If this is the case, then putting in a hardware decoder would be a needless expense.
I used to own the jpeg decoder at Mozilla, and this was certainly the case last time I looked at it. Even without SIMD, JPEG decoding is pretty cheap compared to most of the things the browser does. I certainly wasn't clamoring for someone to burn JPEG into silicon; I had other things keeping me up at night.
Strange: JPG is, when compressed, order of times smaller than uncompressed, so if the graphic card would accept the compressed image, the amount of used memory bandwidth can significantly decrease. I also believe that the graphic card can achieve more parallelisation and therefore handle much bigger JPG images, which we produce all the time with always bigger cameras.
I believe that some browsers actually keep in RAM all the images uncompressed, that can acually be the reason that makes the potential for optimizations less obvious.
> I also believe that the graphic card can achieve more parallelisation and therefore handle much bigger JPG images
Very large images are fairly rare on the web. In particular phones don't have giant displays, so it's usually a waste of bandwidth to send a huge picture to a phone as part of a webpage. And, speaking only for mobile Firefox at the time I worked on it, we had lots of bigger problems with large images than decoding speed. For example, Firefox would keep the whole decoded image in memory while it was onscreen, even if it was only displaying only part of the image or only a downsampled version of the image. If it's a giant image, the decoded image could use up a large fraction of the device's memory.

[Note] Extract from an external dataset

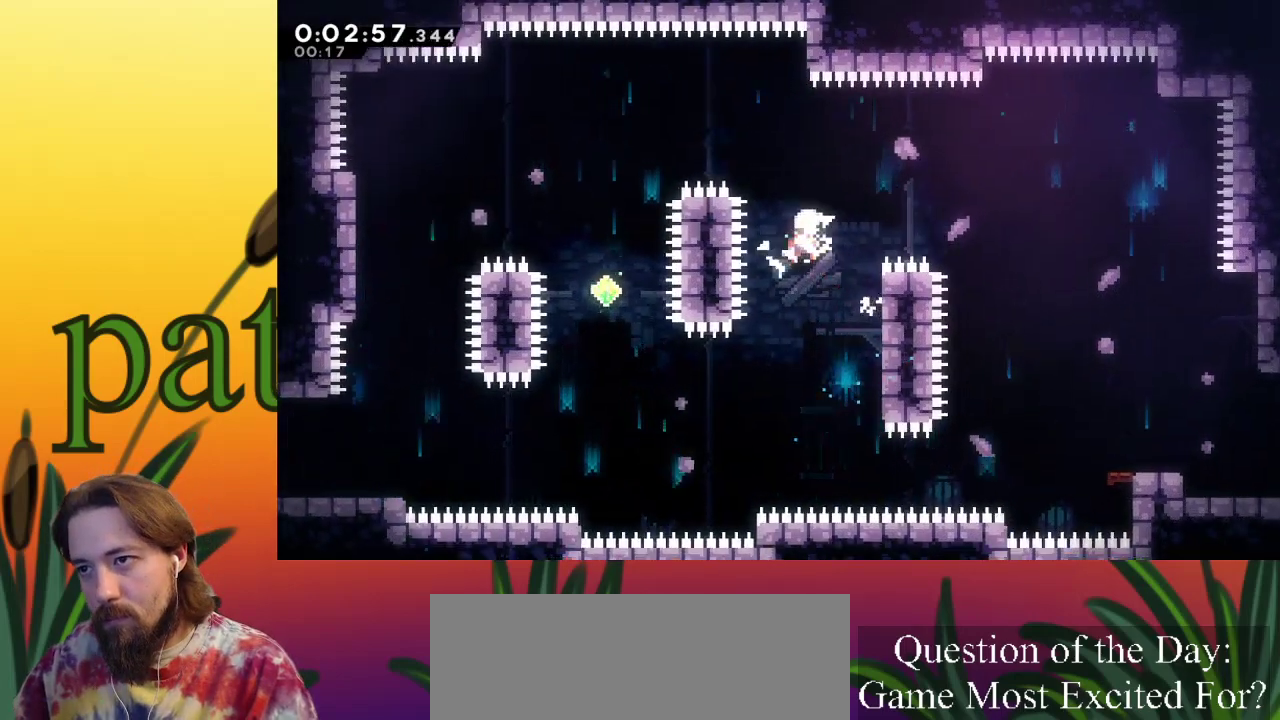
{"keys": ["right", "up", "x"], "events": [[33, "c", "down"], [500, "c", "up"]]}
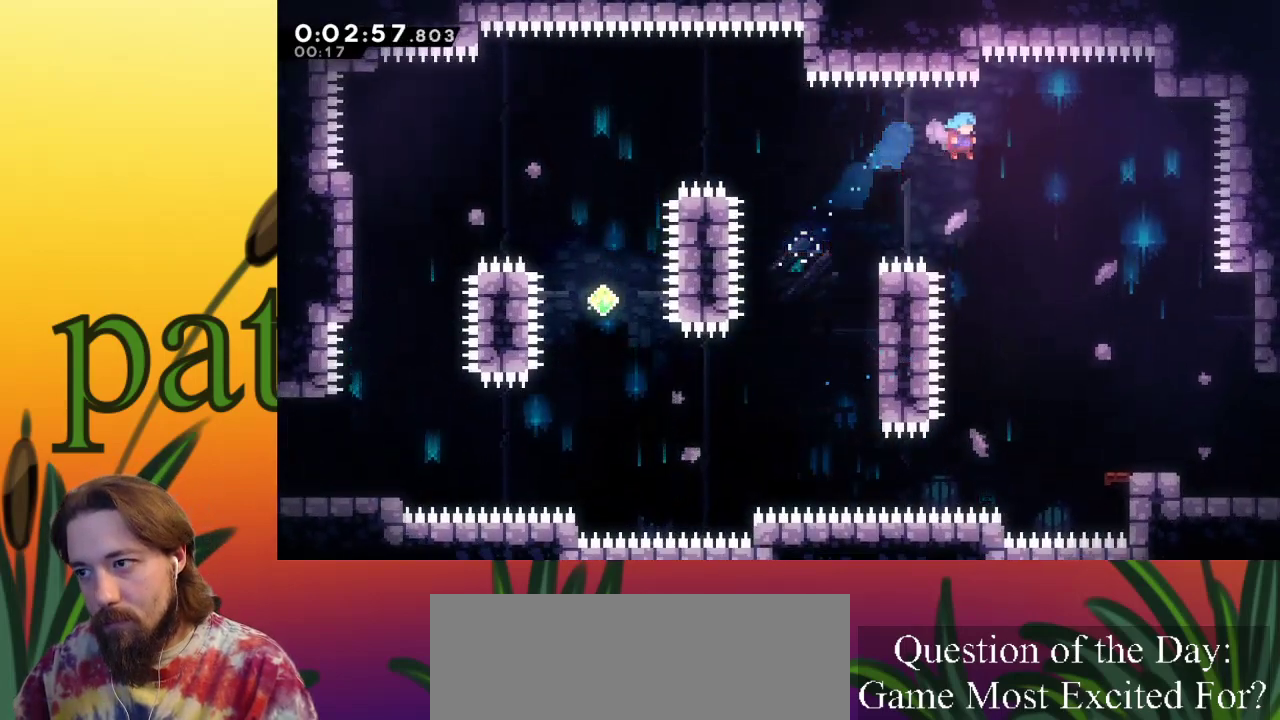
{"keys": ["right", "x"], "events": [[83, "up", "up"]]}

I'm also not aware of any major phones with have GPGPUs -- I'm not an expert in this stuff, but I think you'd need that to get any serious acceleration from JPEG decoding.
When transistor size goes down, accelerators which are idle most of the time become cheaper. Your power budget doesn't allow you to run all the chip's parts at the same time anyway.
Maybe it has something to do with the browsers displaying the images progressively as they are loaded. Maybe the hardware decoders don't support that? That's guessed.